• _WHAT YOU NEED TO DO_
The answer should be an exact copy of the lines from the one with "Build a routing" through the end of the listing below, with no other lines.

• _DATA RECORDS_
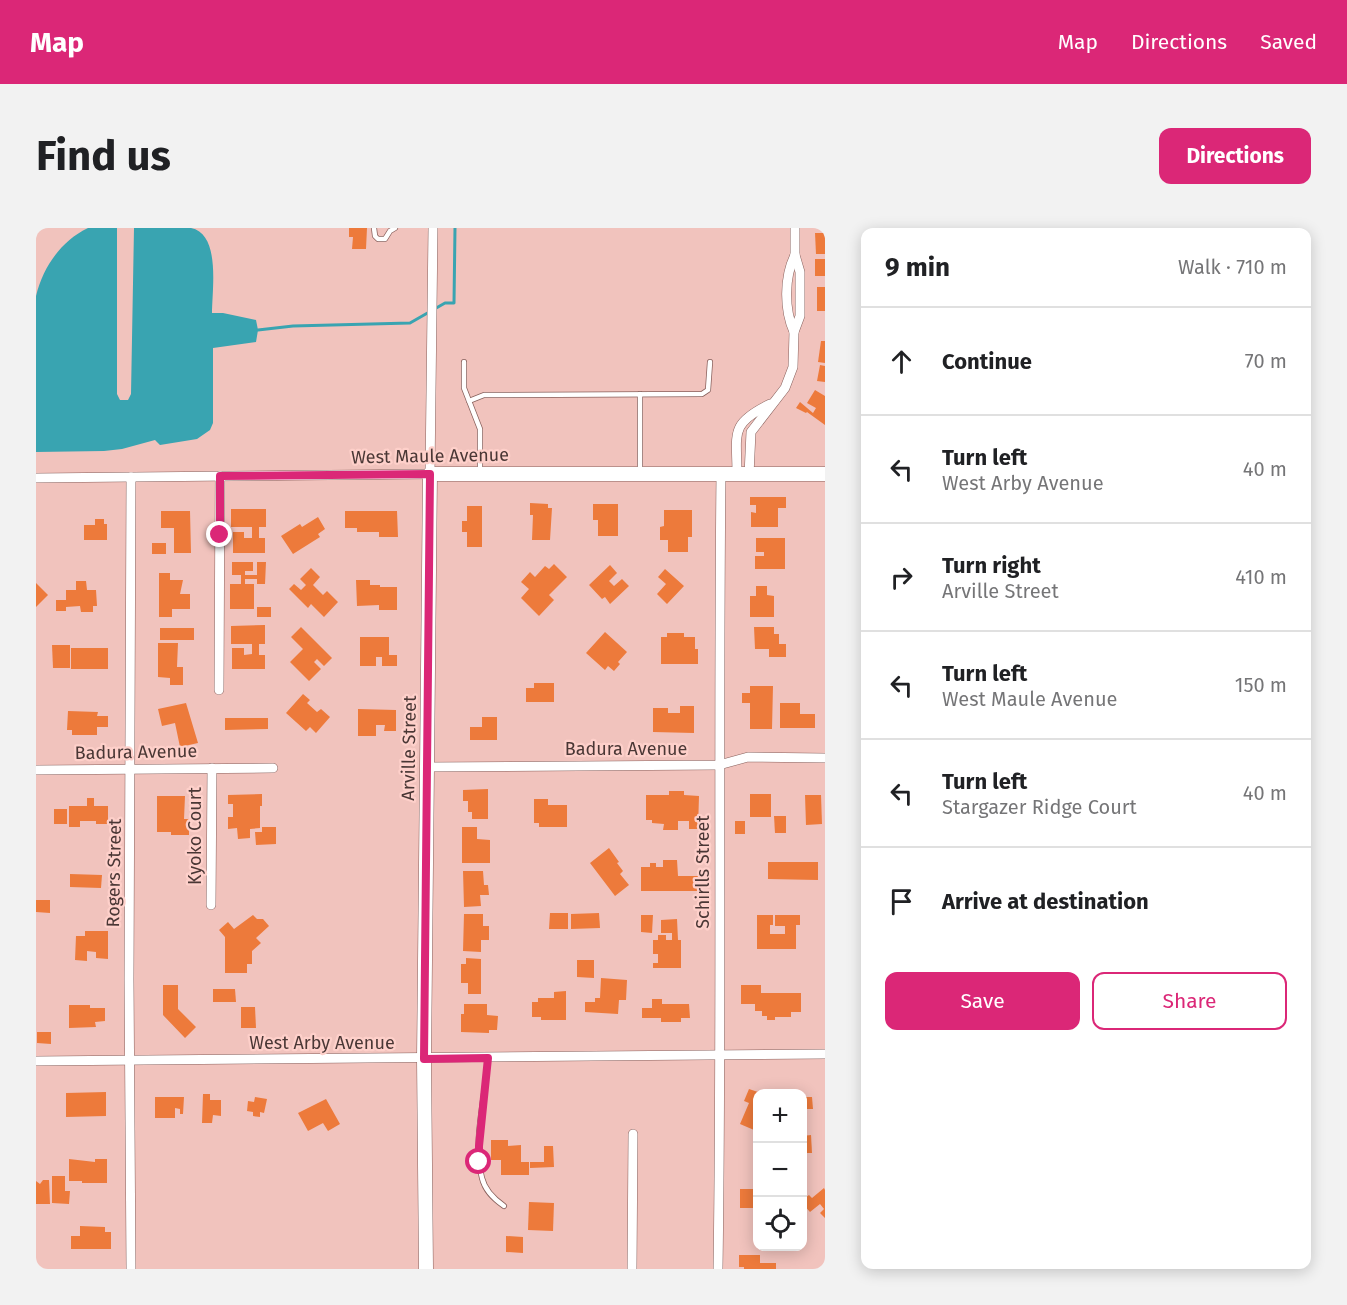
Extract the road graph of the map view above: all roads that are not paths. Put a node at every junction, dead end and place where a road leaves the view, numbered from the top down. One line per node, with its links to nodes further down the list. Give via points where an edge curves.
1 (374, 228): 2 (lane, via 378,239 385,239)
2 (395, 228)
3 (433, 228): 13 (street, Arville Street)
4 (795, 228): 9 (street, via 795,255 788,282 788,316 794,332 792,372)
5 (464, 362): 8 (lane, via 464,388)
6 (710, 363): 7 (lane, via 705,393)
7 (640, 394): 8 (lane, via 484,395); 14 (lane)
8 (469, 401): 12 (lane, via 480,429)
9 (772, 404): 10 (street, via 747,417); 11 (street)
10 (739, 428): 11 (lane); 17 (street)
11 (751, 432): 17 (street)
12 (480, 473): 13 (street, West Maule Avenue); 14 (street, West Maule Avenue)
13 (430, 474): 18 (street, West Maule Avenue); 24 (street, Arville Street)
14 (640, 474): 16 (street, West Maule Avenue)
15 (825, 474): 17 (street, West Maule Avenue)
16 (721, 475): 17 (street, West Maule Avenue); 23 (street, Schirlls Street)
17 (743, 475)
18 (220, 476): 19 (street, West Maule Avenue); 21 (street)
19 (132, 477): 20 (street, West Maule Avenue); 27 (street, Rogers Street)
20 (36, 478)
21 (219, 690)
22 (825, 758): 23 (street, Badura Avenue, via 748,758)
23 (719, 765): 24 (street, Badura Avenue); 31 (street, Schirlls Street)
24 (426, 767): 33 (street, Arville Street)
25 (212, 768): 26 (street, Badura Avenue); 27 (street, Badura Avenue); 29 (street, Kyoko Court)
26 (273, 768)
27 (131, 769): 28 (street, Badura Avenue); 35 (street, Rogers Street)
28 (36, 770)
29 (211, 905)
30 (825, 1054): 31 (street, West Arby Avenue)
31 (720, 1055): 32 (street, West Arby Avenue); 41 (street, Schirlls Street)
32 (488, 1058): 33 (street, West Arby Avenue); 37 (lane, via 479,1162 486,1189)
33 (424, 1059): 35 (street, West Arby Avenue); 39 (street, Arville Street)
34 (36, 1061): 35 (street, West Arby Avenue)
35 (131, 1061): 38 (street, Rogers Street)
36 (633, 1134): 40 (street)
37 (504, 1206)
38 (131, 1269)
39 (426, 1269)
40 (632, 1269)
41 (718, 1269)

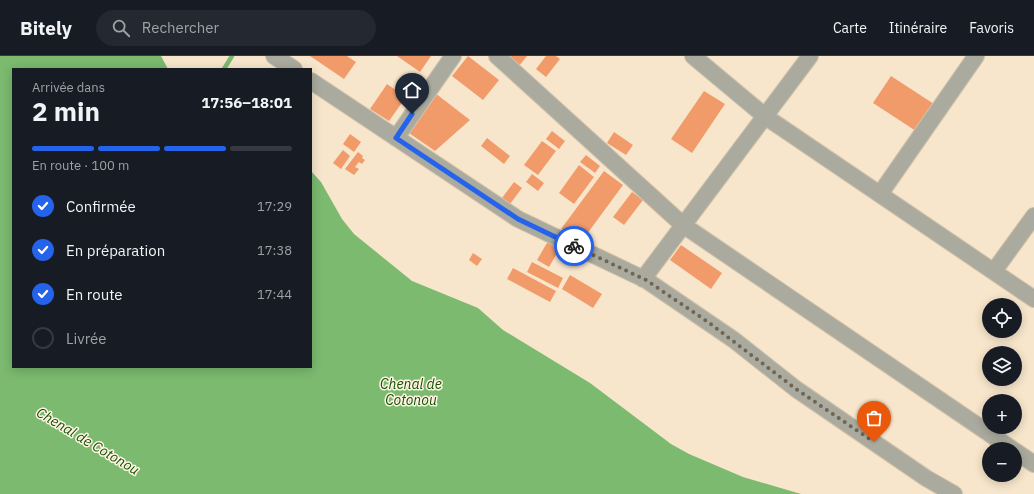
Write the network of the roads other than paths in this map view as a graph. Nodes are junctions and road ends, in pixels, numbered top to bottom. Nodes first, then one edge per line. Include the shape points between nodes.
1 (274, 56) edge
2 (453, 56) edge
3 (497, 56) edge
4 (693, 56) edge
5 (810, 56) edge
6 (976, 56) edge
7 (292, 68) edge
8 (312, 82) edge
9 (766, 117) junction
10 (396, 138) junction
11 (880, 194) junction
12 (1034, 216) edge
13 (683, 225) junction
14 (994, 272) junction
15 (643, 279) junction
16 (1034, 299) edge
17 (1002, 442) edge
18 (1022, 456) edge
19 (1034, 464) edge
20 (954, 494) edge

1 - 7 street
2 - 10 street
3 - 13 street
4 - 9 street
5 - 9 street
6 - 11 street
8 - 10 street
9 - 11 street
9 - 13 street
10 - 15 street via 518,219
11 - 14 street
12 - 14 street
13 - 15 street
13 - 17 street
14 - 16 street
15 - 20 street via 734,340 796,389 926,478
18 - 19 street

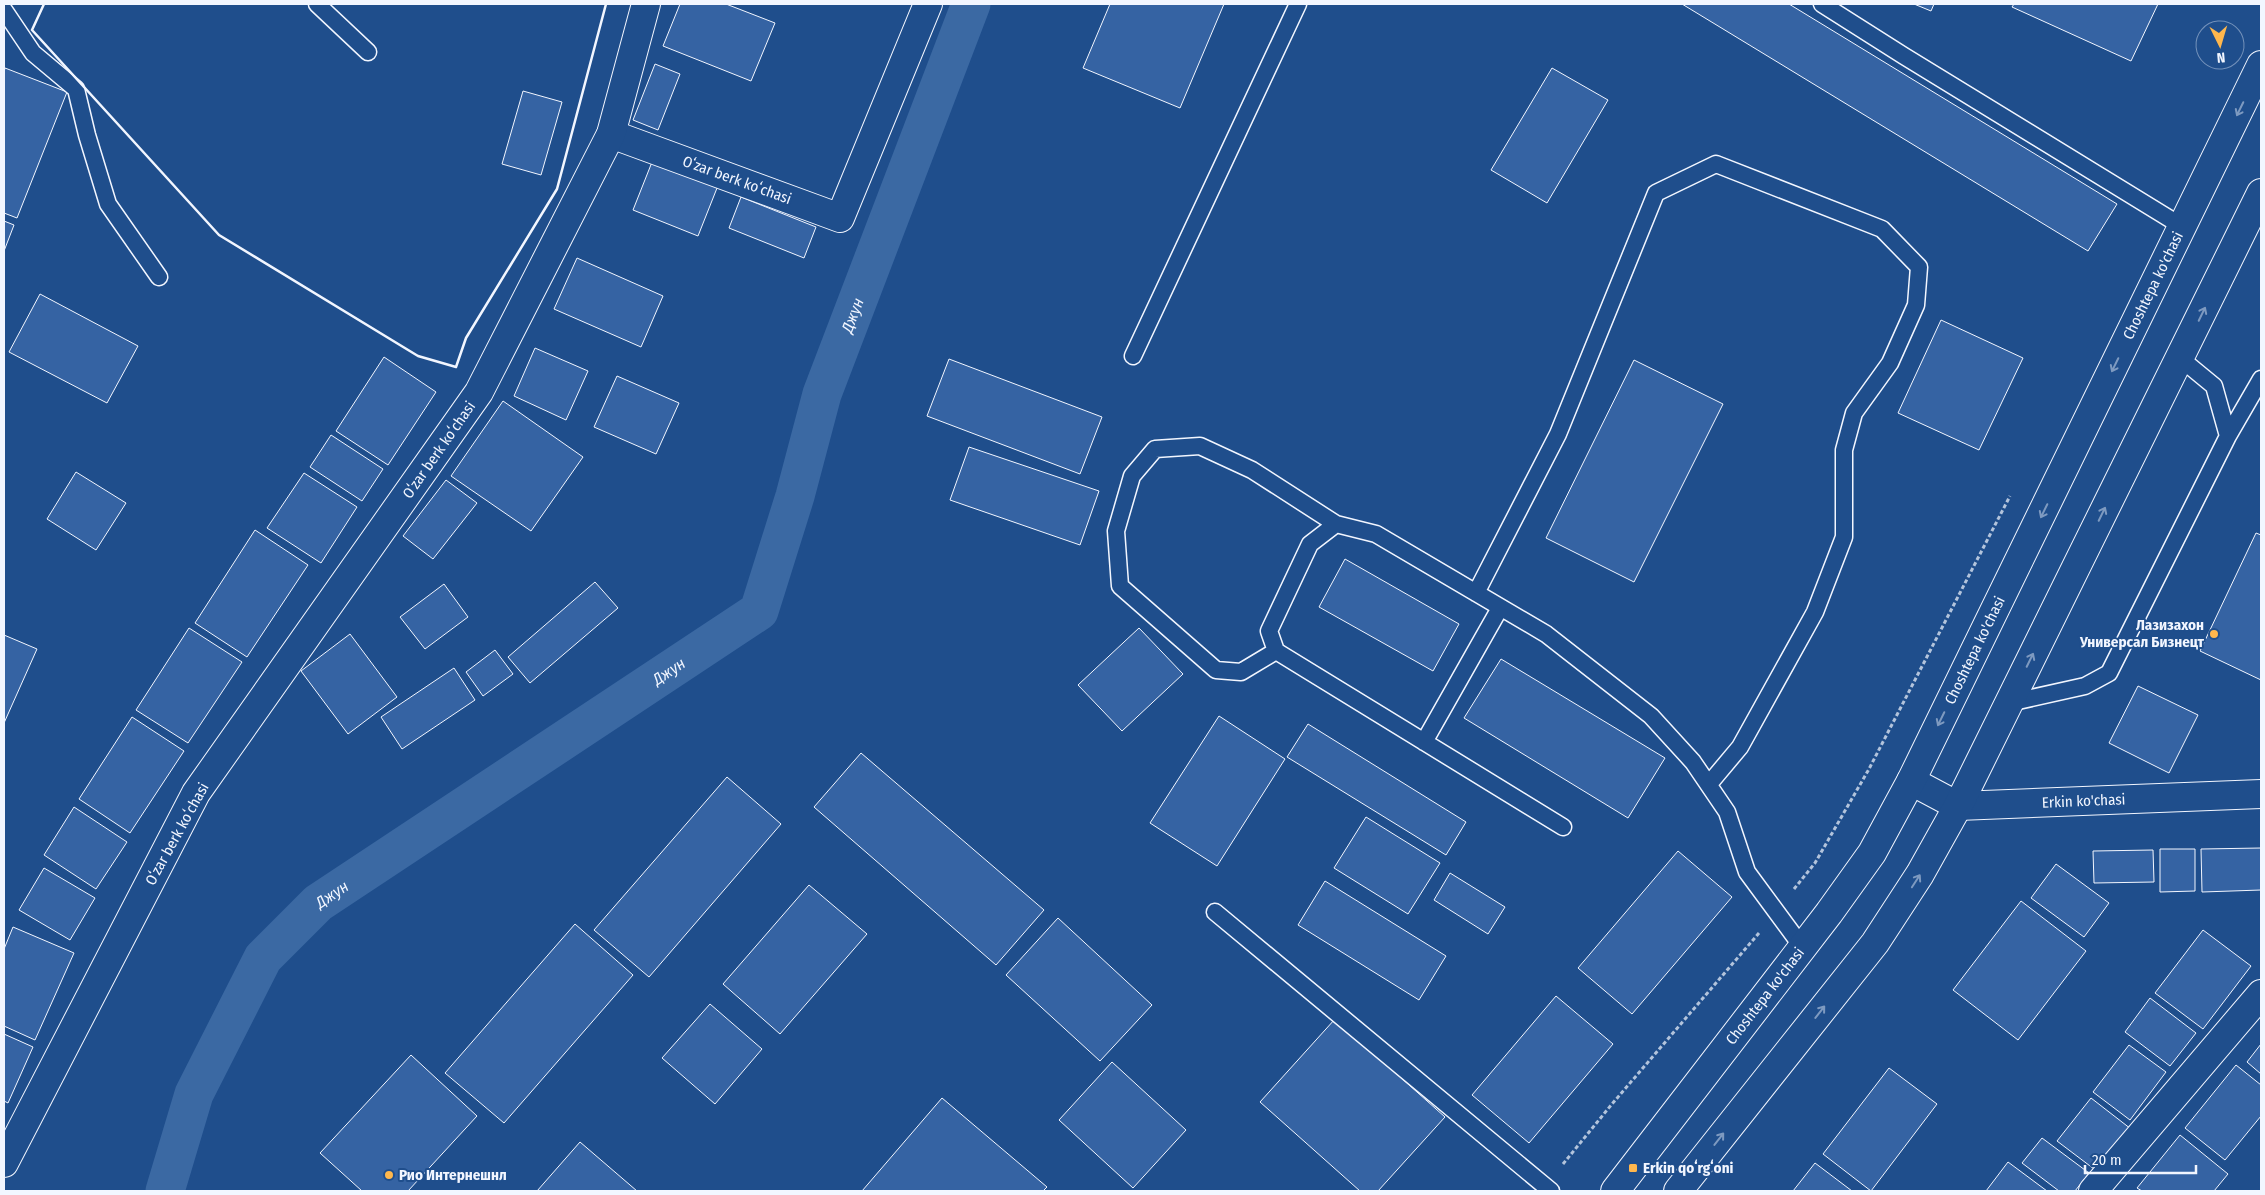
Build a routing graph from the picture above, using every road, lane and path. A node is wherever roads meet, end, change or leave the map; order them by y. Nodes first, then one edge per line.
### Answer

• _ANSWER FOR THE TASK_
Build a routing graph from the picture above, using every road, lane and path. A node is wherever roads meet, end, change or leave the map; order them by y. Nodes first, then one edge per line.
### Answer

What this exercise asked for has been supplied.